Towards Reliable Benchmarking: A Contamination Free, Controllable Evaluation Framework for Multi-step LLM Function Calling

ICLR 2026 Conference Submission14770 Authors

19 Sept 2025 (modified: 08 Oct 2025)ICLR 2026 Conference SubmissionEveryoneRevisionsBibTeXCC BY 4.0
Keywords: Function calling, Tool-augmented LMs, Too-use
TL;DR: FuncBenchGen is a contamination-free, controllable benchmark for multi-step function calling via hidden-DAG traversal. We systematically identify the factors that affect LLM function calling performance.

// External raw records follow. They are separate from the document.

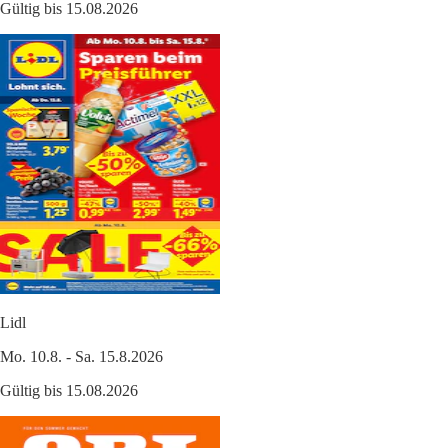
Gültig bis 15.08.2026
Lidl
Mo. 10.8. - Sa. 15.8.2026
Gültig bis 15.08.2026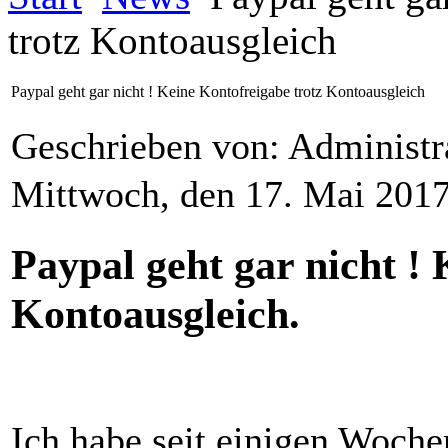
trotz Kontoausgleich
Paypal geht gar nicht ! Keine Kontofreigabe trotz Kontoausgleich
Geschrieben von: Administr
Mittwoch, den 17. Mai 201
Paypal geht gar nicht !
Kontoausgleich.
Ich habe seit einigen Woche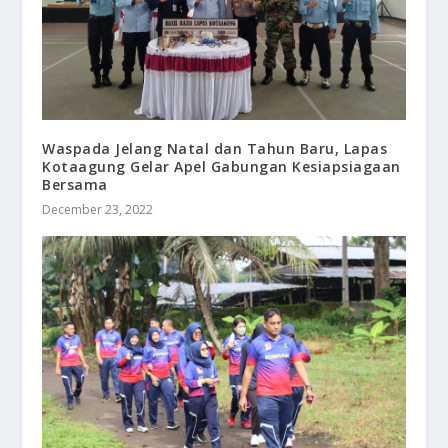
Waspada Jelang Natal dan Tahun Baru, Lapas
Kotaagung Gelar Apel Gabungan Kesiapsiagaan
Bersama
December 23, 2022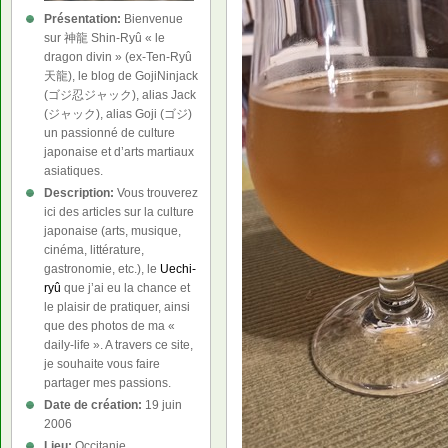
Présentation:
Bienvenue
sur 神龍 Shin-Ryû « le
dragon divin » (ex-Ten-Ryû
天龍), le blog de GojiNinjack
(ゴジ忍ジャック), alias Jack
(ジャック), alias Goji (ゴジ)
un passionné de culture
japonaise et d’arts martiaux
asiatiques.
Description:
Vous trouverez
ici des articles sur la culture
japonaise (arts, musique,
cinéma, littérature,
gastronomie, etc.), le
Uechi-
ryû
que j’ai eu la chance et
le plaisir de pratiquer, ainsi
que des photos de ma «
daily-life ». A travers ce site,
je souhaite vous faire
partager mes passions.
Date de création:
19 juin
2006
Lieu:
Occitanie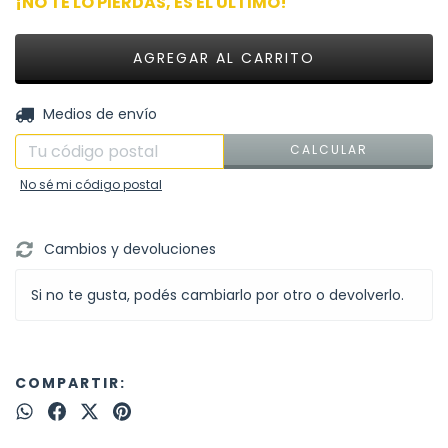
¡NO TE LO PIERDAS, ES EL ÚLTIMO!
CAMBIAR CP
Entregas para el CP:
Medios de envío
CALCULAR
No sé mi código postal
Cambios y devoluciones
Si no te gusta, podés cambiarlo por otro o devolverlo.
COMPARTIR: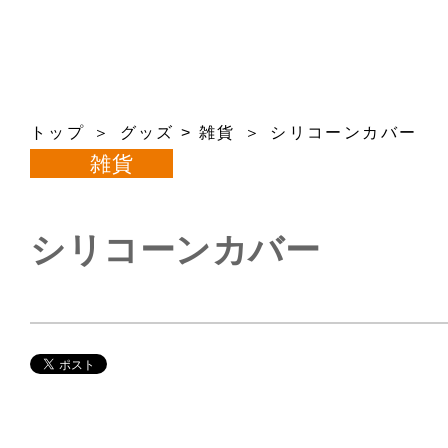
トップ
グッズ
>
雑貨
シリコーンカバー
雑貨
シリコーンカバー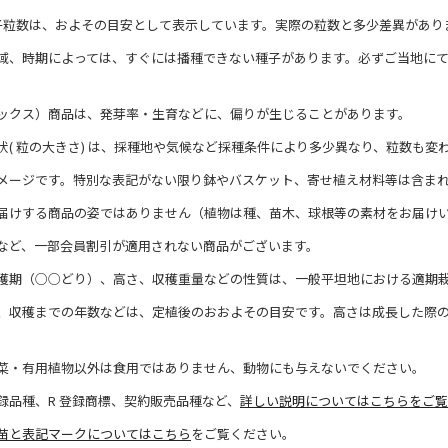
子粒数は、およその目安として表示しています。実際の粒数と多少差異があり
域、時期によっては、すぐには播種できない種子があります。必ずご当地に
ックス）商品は、発芽率・生育などに、偏りが生じることがあります。
状( 粒の大きさ) は、採種地や気候など採種条件により多少異なり、粒数も変
メージです。特別な表記がない限り鉢やバスケット、寄せ植え材料等は含ま
届けする商品の姿ではありません（植物は種、苗木、球根等の素材をお届け
など、一部会員割引が適用されない商品がございます。
穫期（○○どり）、高さ、収穫重量などの性質は、一般平坦地における適期
、収穫までの年数などは、定植後のおおよその目安です。高さは成長した際
菜・有用植物以外は食用ではありません、動物にも与えないでください。
録品種、R 登録商標、契約販売品種など、
詳しい説明についてはこちらをご覧
苗と表記マークについてはこちら
をご覧ください。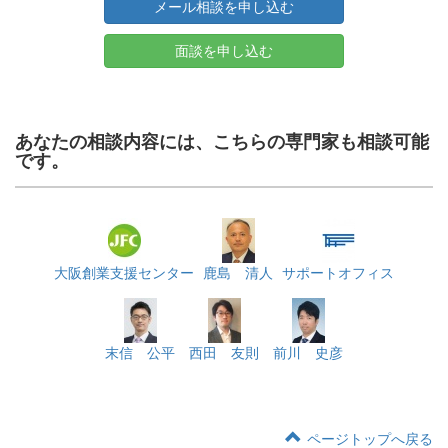
メール相談を申し込む
面談を申し込む
あなたの相談内容には、こちらの専門家も相談可能
です。
大阪創業支援センター
鹿島 清人
サポートオフィス
末信 公平
西田 友則
前川 史彦
ページトップへ戻る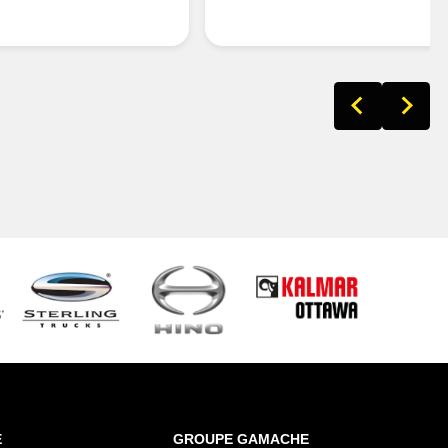
E
GROUPE GAMACHE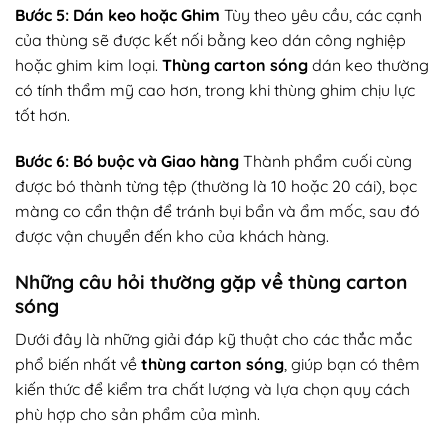
Bước 5: Dán keo hoặc Ghim
Tùy theo yêu cầu, các cạnh
của thùng sẽ được kết nối bằng keo dán công nghiệp
hoặc ghim kim loại.
Thùng carton sóng
dán keo thường
có tính thẩm mỹ cao hơn, trong khi thùng ghim chịu lực
tốt hơn.
Bước 6: Bó buộc và Giao hàng
Thành phẩm cuối cùng
được bó thành từng tệp (thường là 10 hoặc 20 cái), bọc
màng co cẩn thận để tránh bụi bẩn và ẩm mốc, sau đó
được vận chuyển đến kho của khách hàng.
Những câu hỏi thường gặp về thùng carton
sóng
Dưới đây là những giải đáp kỹ thuật cho các thắc mắc
phổ biến nhất về
thùng carton sóng
, giúp bạn có thêm
kiến thức để kiểm tra chất lượng và lựa chọn quy cách
phù hợp cho sản phẩm của mình.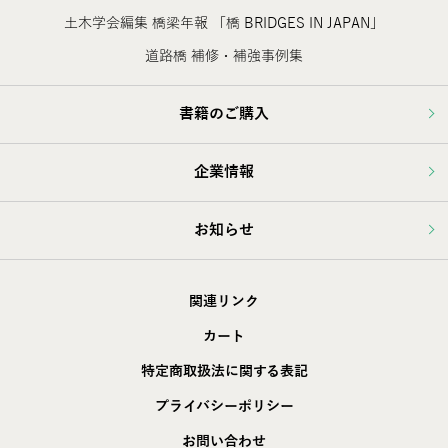
土木学会編集 橋梁年報 「橋 BRIDGES IN JAPAN」
道路橋 補修・補強事例集
書籍のご購入
企業情報
お知らせ
関連リンク
カート
特定商取扱法に関する表記
プライバシーポリシー
お問い合わせ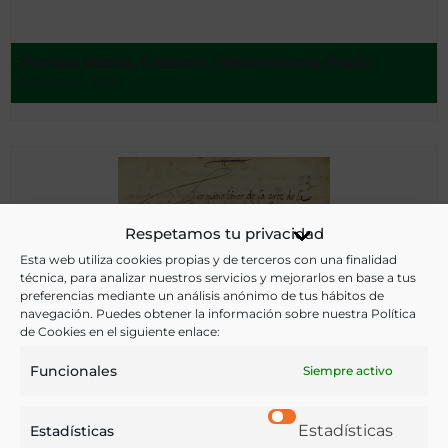
Parloa, María, Chabert, Maximiliano (trad.)
México - 1911
Respetamos tu privacidad
Esta web utiliza cookies propias y de terceros con una finalidad
técnica, para analizar nuestros servicios y mejorarlos en base a tus
preferencias mediante un análisis anónimo de tus hábitos de
navegación. Puedes obtener la información sobre nuestra Política
de Cookies en el siguiente enlace:
Funcionales
Siempre activo
Estadísticas
Estadísticas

Abstract: As language models gain access to external tools through structured function calls, they become increasingly more capable of solving complex, multi-step tasks. However, existing benchmarks for tool-augmented language models (TaLMs) provide insufficient control over factors such as the number of functions accessible, task complexity, and input size, and remain vulnerable to data contamination. We present FuncBenchGen, a unified, contamination-free framework that evaluates TaLMs by generating synthetic multi-step tool-use tasks to stress-test TaLMs. The key idea is to cast tool use as traversal over a hidden function-dependency DAG where nodes are function calls and an edge between nodes represents one function consuming the output of another. Given a set of external function schemas, initial variable values, and a target variable, models must compose the correct call sequence to compute the target variable. FuncBenchGen allows users to precisely control task difficulty (e.g., graph size, dependency depth, and distractor functions) while avoiding pretraining/test-time leakage. We apply our FuncBenchGen framework to evaluate seven open and closed LLMs on tool use tasks of varying difficulty. Reasoning-optimized models consistently outperform general-purpose models with GPT-5 significantly outperforming other available models. Performance declines sharply as dependency depth increases. Furthermore, connected distractors---irrelevant functions sharing type-compatible variables with relevant functions---prove especially difficult to handle. We find that strong models often make syntactically valid function calls but propagate incorrect or stale argument values across steps, revealing brittle state tracking by LLMs in multi-turn tool use. Motivated by this observation, we introduce a simple mitigation strategy that explicitly restates prior variable values to the agent at each step. Surprisingly, this lightweight change yields substantial gains across models. e.g., yielding an improvement in success rate from 62.5\% to 81.3\% for GPT-5, without modifying the underlying architectures or training.